◆ **WHAT THE TASK REQUIRES**
The answer must be only the lines below from the one holding "Wenn sich die Kryptowährungslandschaft" down to the one holding "ицинские услуги, обусловле", ends included, printed exactly; please omit all pictures.

(Excerpts from a dataset)

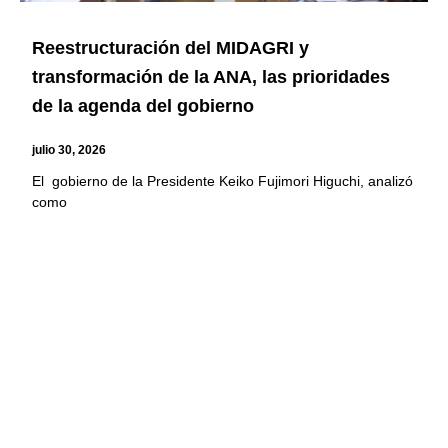
Reestructuración del MIDAGRI y
transformación de la ANA, las prioridades
de la agenda del gobierno
julio 30, 2026
El gobierno de la Presidente Keiko Fujimori Higuchi, analizó
como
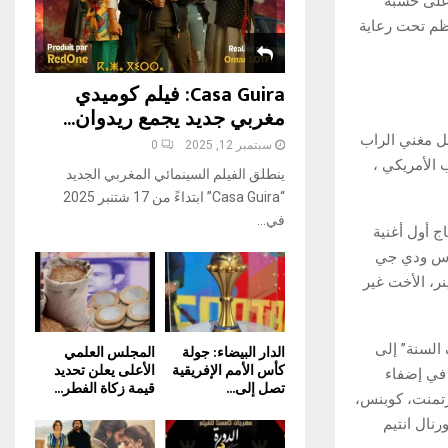
على خشبة
H
عالم، المنظم تحت رعاية
Casa Guira: فيلم كوميدي
مغربي جديد يجمع ريدوان...
 والبالغ من العمر 27 عامًا، أحد أفضل مغني الراب
سبتمبر 12, 2025
0
 الأمريكي ،
ينطلق الفيلم السينمائي المغربي الجديد
“Casa Guira” ابتداءً من 17 شتنبر 2025
في...
2013 الذي ساعده في إنتاج أول أغنية
ناس ودي جي
، الأخت غير
مورا، من “اكتشاف السنة” إلى
الدار البيضاء: جولة
المجلس العلمي
كأس الأمم الإفريقية
الأعلى يعلن تحديد
، ساهمت في إضفاء
تصل إلى...
قيمة زكاة الفطر...
 عام 2018 بأغاني ناجحة كومبرتمنت، كوبنس،
ومها جورنال انتيم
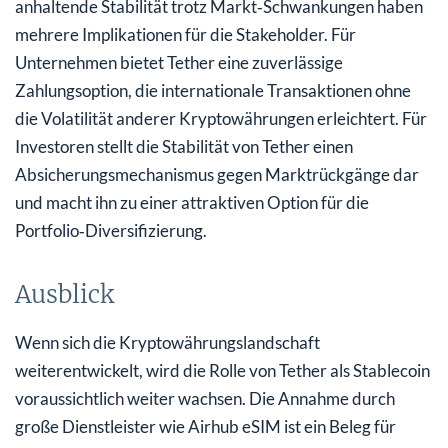
anhaltende Stabilität trotz Markt‑Schwankungen haben
mehrere Implikationen für die Stakeholder. Für
Unternehmen bietet Tether eine zuverlässige
Zahlungsoption, die internationale Transaktionen ohne
die Volatilität anderer Kryptowährungen erleichtert. Für
Investoren stellt die Stabilität von Tether einen
Absicherungsmechanismus gegen Marktrückgänge dar
und macht ihn zu einer attraktiven Option für die
Portfolio‑Diversifizierung.
Ausblick
Wenn sich die Kryptowährungslandschaft
weiterentwickelt, wird die Rolle von Tether als Stablecoin
voraussichtlich weiter wachsen. Die Annahme durch
große Dienstleister wie Airhub eSIM ist ein Beleg für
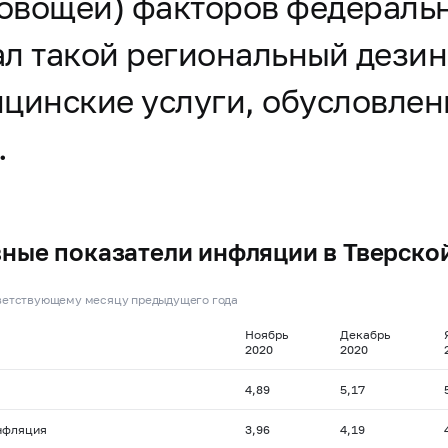
овощей) факторов федеральн
вал такой региональный дез
ицинские услуги, обусловле
.
ные показатели инфляции в Тверско
тветствующему месяцу предыдущего года
Ноябрь
Декабрь
2020
2020
4,89
5,17
нфляция
3,96
4,19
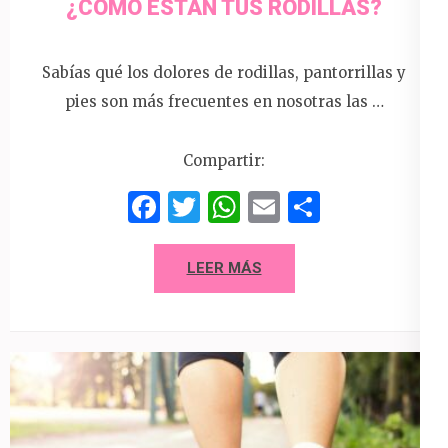
¿CÓMO ESTÁN TUS RODILLAS?
Sabías qué los dolores de rodillas, pantorrillas y
pies son más frecuentes en nosotras las …
Compartir:
Facebook
Twitter
WhatsApp
Email
Compart
LEER MÁS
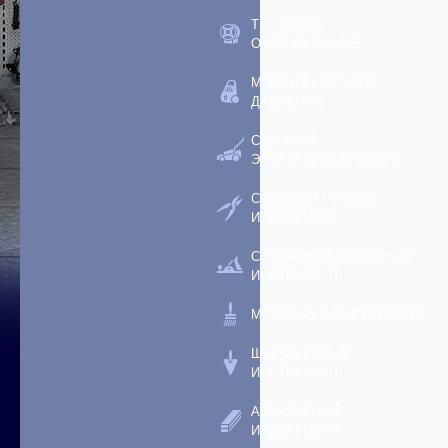
ТЕПЛОВОЕ
ОБОРУДОВАНИЕ
МОЙКИ ВЫСОКОГО
ДАВЛЕНИЯ
САДОВЫЙ
ЭЛЕКТРОИНСТРУМЕНТ
САДОВЫЙ РУЧНОЙ
ИНСТРУМЕНТ
СТОЛЯРНО-СЛЕСАРНЫЙ
ИНСТРУМЕНТ
МАЛЯРНЫЙ ИНСТРУМЕНТ
ШТУКАТУРНЫЙ
ИНСТРУМЕНТ
АБРАЗИВНЫЙ
ИНСТРУМЕНТ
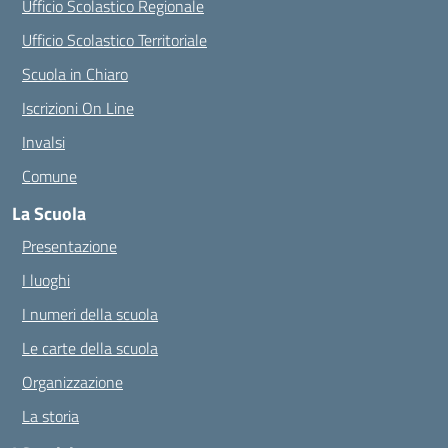
Ufficio Scolastico Regionale
Ufficio Scolastico Territoriale
Scuola in Chiaro
Iscrizioni On Line
Invalsi
Comune
La Scuola
Presentazione
I luoghi
I numeri della scuola
Le carte della scuola
Organizzazione
La storia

◆ **OUTPUT**
Wenn sich die Kryptowährungslandschaft
weiterentwickelt, wird die Rolle von Tether als Stablecoin
voraussichtlich weiter wachsen. Die Annahme durch
große Dienstleister wie Airhub eSIM ist ein Beleg für
овощей) факторов федеральн
вал такой региональный дез
ицинские услуги, обусловле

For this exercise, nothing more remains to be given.